Sound is echoed visually in a strip of illumination around the walls of the performance space. In this way sound cues are audial - literal sound and vibrations. And cues are also visual - percussive instruments being played, projected images of sound waves and other performers moving. All performers are positioned to respond to this variety of stimuli.
Intrinsically Out of Earshot appears to be about relating to others. It is the non-verbal communication and the intimate dancing relationships that really seem to be at the heart of what activates movement and generates meaning in this work.
Dancers are generally, uniquely, completely visible - exposed through their presence in front of an audience. Their integrity and vulnerability allows them to speak genuinely and sincerely to us. I think this sense of openness is intensified in with the inclusion of a Deaf dancer. Anna Seymour, who was born profoundly deaf,works as an equal collaborator – one of a quartet of dancers. Throughout there is an intensity of communication between performers that is possibly a heightened awareness to the importance of visual cues.
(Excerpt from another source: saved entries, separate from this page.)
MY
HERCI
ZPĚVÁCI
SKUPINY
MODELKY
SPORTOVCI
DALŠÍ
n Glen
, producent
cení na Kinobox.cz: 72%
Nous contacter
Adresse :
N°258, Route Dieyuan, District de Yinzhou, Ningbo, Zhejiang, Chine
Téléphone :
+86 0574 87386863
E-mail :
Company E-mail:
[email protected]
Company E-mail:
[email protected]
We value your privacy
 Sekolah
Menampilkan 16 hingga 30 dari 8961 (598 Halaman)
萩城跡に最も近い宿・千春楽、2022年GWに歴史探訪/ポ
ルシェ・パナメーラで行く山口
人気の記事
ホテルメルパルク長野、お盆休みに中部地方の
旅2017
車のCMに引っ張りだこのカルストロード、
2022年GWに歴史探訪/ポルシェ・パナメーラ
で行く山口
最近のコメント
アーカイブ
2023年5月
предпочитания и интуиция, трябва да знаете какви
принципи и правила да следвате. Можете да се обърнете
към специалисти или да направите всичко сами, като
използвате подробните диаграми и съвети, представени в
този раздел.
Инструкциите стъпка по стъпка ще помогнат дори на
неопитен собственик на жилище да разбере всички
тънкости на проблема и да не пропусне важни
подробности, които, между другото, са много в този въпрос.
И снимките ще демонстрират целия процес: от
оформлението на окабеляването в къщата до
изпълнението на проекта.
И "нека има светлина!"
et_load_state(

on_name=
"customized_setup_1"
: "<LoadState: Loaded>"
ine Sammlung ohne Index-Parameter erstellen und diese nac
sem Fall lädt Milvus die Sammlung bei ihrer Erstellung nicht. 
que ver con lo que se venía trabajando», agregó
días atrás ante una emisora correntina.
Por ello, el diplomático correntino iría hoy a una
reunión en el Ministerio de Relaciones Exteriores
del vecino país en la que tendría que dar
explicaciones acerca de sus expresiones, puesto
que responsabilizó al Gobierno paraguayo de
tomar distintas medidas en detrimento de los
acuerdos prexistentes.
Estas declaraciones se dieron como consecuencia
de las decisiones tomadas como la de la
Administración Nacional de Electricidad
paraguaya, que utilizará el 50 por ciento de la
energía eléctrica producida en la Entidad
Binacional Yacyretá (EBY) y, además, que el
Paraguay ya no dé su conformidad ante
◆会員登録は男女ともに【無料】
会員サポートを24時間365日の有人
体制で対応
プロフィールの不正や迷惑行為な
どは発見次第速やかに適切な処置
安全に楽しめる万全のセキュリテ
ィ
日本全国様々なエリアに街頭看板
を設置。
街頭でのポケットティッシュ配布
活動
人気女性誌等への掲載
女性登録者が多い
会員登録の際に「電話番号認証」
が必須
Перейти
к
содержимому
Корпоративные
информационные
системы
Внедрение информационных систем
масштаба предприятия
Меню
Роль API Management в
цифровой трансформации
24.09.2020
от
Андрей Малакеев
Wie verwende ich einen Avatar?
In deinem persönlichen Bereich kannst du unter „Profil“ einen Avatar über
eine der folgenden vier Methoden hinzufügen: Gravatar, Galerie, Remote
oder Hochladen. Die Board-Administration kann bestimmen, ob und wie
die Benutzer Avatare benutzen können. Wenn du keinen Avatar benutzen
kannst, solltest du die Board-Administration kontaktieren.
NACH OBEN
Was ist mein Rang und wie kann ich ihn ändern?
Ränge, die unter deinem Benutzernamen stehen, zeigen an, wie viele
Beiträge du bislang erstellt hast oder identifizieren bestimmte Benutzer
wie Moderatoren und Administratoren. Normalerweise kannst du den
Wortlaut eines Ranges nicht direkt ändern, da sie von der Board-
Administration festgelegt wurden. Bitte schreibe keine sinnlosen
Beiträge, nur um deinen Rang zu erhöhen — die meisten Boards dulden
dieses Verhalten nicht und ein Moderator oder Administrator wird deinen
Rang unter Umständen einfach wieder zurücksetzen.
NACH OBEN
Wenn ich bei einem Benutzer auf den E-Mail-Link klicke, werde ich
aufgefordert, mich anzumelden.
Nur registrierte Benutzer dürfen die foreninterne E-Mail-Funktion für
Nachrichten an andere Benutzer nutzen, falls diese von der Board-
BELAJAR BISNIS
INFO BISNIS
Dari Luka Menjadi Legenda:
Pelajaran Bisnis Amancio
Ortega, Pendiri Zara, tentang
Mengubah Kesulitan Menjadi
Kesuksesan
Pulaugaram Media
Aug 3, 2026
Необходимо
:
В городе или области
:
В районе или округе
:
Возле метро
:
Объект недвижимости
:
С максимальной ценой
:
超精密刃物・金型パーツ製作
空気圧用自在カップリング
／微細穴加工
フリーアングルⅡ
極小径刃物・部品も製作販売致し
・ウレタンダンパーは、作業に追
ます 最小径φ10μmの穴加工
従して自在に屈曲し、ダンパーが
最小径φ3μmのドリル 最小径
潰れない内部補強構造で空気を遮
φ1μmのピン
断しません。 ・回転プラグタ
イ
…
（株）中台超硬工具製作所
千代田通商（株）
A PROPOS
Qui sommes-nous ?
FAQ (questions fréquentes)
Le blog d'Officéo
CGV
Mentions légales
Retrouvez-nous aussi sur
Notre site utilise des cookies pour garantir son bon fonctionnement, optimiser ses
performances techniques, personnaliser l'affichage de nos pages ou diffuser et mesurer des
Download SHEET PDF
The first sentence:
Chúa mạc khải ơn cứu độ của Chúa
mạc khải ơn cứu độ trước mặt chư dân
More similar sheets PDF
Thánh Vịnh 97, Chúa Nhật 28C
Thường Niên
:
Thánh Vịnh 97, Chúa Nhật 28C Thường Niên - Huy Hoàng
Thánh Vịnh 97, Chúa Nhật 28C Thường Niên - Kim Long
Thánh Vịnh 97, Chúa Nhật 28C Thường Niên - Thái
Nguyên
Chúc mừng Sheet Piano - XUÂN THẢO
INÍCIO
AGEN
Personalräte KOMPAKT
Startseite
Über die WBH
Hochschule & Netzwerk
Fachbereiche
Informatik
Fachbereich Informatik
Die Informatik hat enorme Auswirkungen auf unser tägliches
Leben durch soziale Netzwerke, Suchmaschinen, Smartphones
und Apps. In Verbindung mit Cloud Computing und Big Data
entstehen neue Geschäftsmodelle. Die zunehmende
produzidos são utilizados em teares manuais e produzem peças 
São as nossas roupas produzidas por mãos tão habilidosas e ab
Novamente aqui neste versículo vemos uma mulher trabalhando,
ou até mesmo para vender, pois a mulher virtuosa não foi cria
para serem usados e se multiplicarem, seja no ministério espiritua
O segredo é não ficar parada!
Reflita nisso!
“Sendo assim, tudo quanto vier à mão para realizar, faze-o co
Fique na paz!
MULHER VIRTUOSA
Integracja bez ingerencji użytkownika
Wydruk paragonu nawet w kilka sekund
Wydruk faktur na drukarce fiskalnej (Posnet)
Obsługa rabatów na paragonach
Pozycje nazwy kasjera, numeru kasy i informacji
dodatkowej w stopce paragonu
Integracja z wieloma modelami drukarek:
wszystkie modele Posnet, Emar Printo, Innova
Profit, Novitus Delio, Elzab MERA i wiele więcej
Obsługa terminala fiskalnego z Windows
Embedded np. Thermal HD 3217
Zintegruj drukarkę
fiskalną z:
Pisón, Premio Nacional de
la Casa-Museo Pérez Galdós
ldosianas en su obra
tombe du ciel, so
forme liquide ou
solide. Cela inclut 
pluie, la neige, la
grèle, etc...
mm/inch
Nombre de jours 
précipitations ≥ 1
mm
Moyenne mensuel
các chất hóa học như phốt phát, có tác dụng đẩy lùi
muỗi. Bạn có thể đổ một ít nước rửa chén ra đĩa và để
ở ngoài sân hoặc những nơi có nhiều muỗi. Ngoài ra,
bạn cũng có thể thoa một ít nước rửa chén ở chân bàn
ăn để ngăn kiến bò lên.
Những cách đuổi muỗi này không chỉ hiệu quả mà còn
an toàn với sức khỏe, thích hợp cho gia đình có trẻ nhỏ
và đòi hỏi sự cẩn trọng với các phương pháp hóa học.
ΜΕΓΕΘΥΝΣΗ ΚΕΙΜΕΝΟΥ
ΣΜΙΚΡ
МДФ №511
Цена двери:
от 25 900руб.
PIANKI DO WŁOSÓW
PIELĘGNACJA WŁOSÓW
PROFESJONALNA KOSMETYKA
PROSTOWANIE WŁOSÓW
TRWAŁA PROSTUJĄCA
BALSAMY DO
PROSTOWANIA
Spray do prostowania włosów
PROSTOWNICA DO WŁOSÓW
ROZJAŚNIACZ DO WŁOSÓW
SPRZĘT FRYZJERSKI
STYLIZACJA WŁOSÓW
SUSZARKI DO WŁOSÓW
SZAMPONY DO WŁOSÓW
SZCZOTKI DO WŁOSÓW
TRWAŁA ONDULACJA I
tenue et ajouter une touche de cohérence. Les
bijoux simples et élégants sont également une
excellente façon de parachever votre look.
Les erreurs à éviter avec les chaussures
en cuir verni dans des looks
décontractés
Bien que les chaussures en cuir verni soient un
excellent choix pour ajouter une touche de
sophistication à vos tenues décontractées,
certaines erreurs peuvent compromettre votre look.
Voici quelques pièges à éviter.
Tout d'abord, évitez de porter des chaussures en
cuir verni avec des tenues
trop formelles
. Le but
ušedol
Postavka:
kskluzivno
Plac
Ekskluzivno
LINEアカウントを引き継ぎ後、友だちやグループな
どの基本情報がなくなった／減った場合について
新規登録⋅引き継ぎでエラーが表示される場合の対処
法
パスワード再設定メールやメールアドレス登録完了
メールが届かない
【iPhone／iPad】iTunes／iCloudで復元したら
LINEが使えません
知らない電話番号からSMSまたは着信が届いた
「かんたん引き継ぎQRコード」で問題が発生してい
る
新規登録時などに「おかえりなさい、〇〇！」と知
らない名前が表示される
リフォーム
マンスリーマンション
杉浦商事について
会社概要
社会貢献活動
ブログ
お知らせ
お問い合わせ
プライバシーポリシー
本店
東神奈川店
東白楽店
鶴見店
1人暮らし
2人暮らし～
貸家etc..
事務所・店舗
Gerard Van Dyck, always beguiling to watch, delights with his sense of humour, particularly towards the end of the performance. Timothy Ohl delivers some extraordinarily moves. I found myself gasping at a number of his rolls. Elle Evangelista is enchanting to observe.
As creator/director Kate Denborough plays with perceptions of the embodiment of sound. And although Anna Seymour’s point of difference is a pivotal aspect of the work there is no sense that she is actually any different to any of the other dancers. In fact if one didn’t know she is Deaf one would be none the wiser.
A very unique and seminal ensemble piece that we are bound to be talking about for years to come.